▶ **The problem**
For the listing that follows, give again exactly the lines from the one with "keep you stuck" to the one with "I want more energy but….", including both.
(Beginning of Given information)
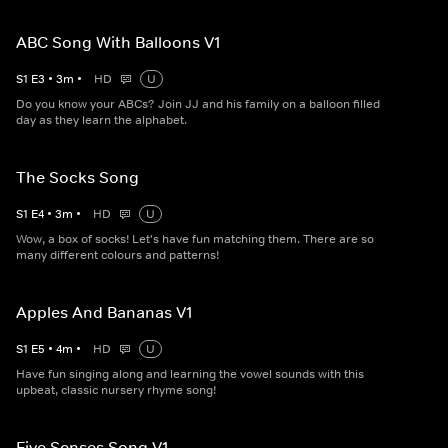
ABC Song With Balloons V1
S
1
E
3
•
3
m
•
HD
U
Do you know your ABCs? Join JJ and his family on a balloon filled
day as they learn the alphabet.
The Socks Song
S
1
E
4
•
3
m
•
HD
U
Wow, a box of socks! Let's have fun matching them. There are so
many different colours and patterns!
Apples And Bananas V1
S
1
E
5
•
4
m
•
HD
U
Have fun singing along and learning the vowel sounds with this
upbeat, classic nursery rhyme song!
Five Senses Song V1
(End of Given information)
(Beginning of Given information)
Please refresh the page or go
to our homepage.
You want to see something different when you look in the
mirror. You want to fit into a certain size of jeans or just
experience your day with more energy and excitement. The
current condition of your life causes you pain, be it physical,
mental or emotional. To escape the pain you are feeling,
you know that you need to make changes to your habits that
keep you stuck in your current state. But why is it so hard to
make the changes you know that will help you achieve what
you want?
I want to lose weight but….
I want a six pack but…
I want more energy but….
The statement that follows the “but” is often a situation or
(End of Given information)
▶ **Written response**
keep you stuck in your current state. But why is it so hard to
make the changes you know that will help you achieve what
you want?
I want to lose weight but….
I want a six pack but…
I want more energy but….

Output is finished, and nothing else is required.